• [Request]: A single figure is the whole answer: the number of lines in the entries that contain "Deploy".

• [Information given]:
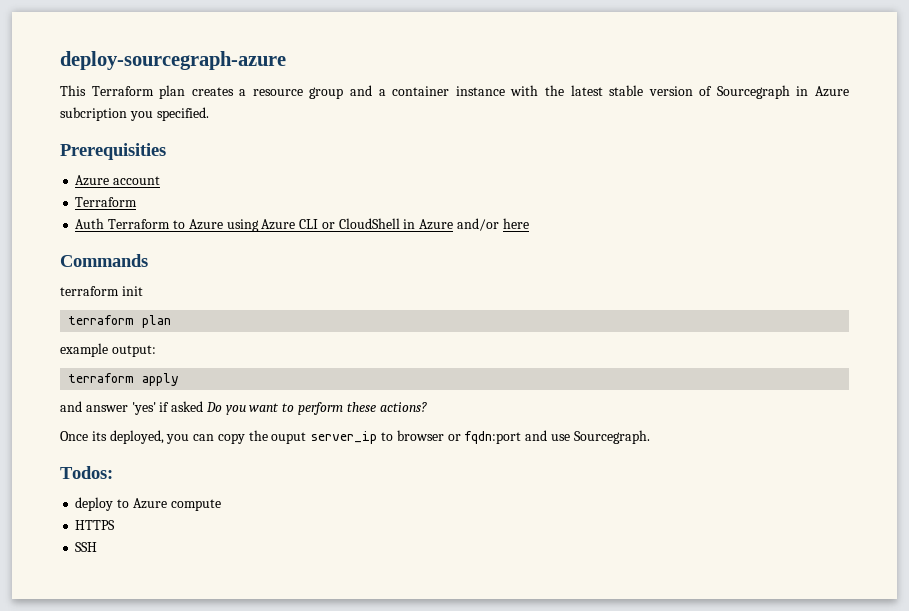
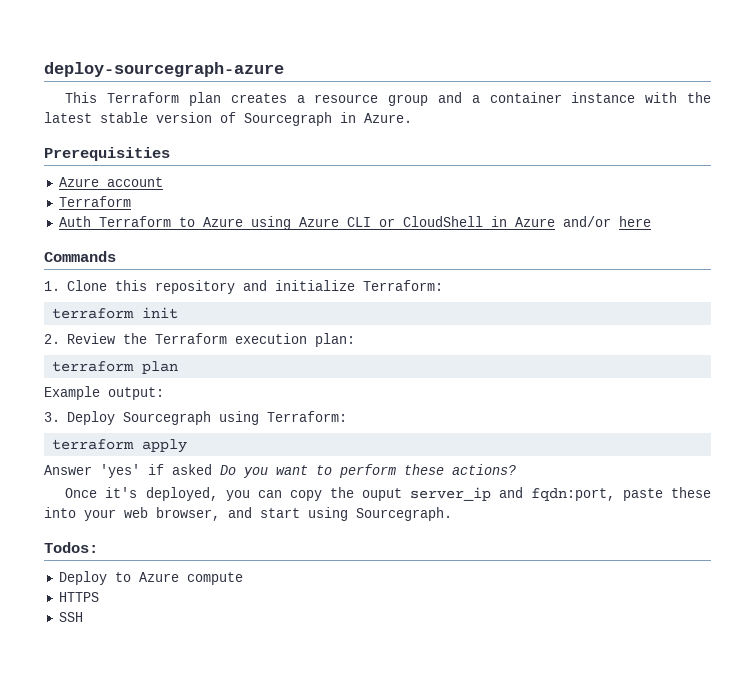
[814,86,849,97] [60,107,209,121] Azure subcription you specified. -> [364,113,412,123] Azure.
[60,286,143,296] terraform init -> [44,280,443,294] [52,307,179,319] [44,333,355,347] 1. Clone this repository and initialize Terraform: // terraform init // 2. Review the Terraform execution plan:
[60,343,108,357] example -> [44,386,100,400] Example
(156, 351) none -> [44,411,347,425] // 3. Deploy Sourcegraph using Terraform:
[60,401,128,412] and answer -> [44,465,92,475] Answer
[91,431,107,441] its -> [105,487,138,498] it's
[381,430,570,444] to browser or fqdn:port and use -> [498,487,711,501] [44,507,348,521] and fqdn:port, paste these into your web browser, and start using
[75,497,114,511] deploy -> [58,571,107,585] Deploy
---
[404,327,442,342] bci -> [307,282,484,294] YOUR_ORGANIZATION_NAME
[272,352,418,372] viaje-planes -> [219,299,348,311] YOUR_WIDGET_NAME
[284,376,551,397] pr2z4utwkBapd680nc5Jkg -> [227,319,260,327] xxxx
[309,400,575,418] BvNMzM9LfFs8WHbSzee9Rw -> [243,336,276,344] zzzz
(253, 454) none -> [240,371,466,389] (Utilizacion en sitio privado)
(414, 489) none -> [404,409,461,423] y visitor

• [Response]: 2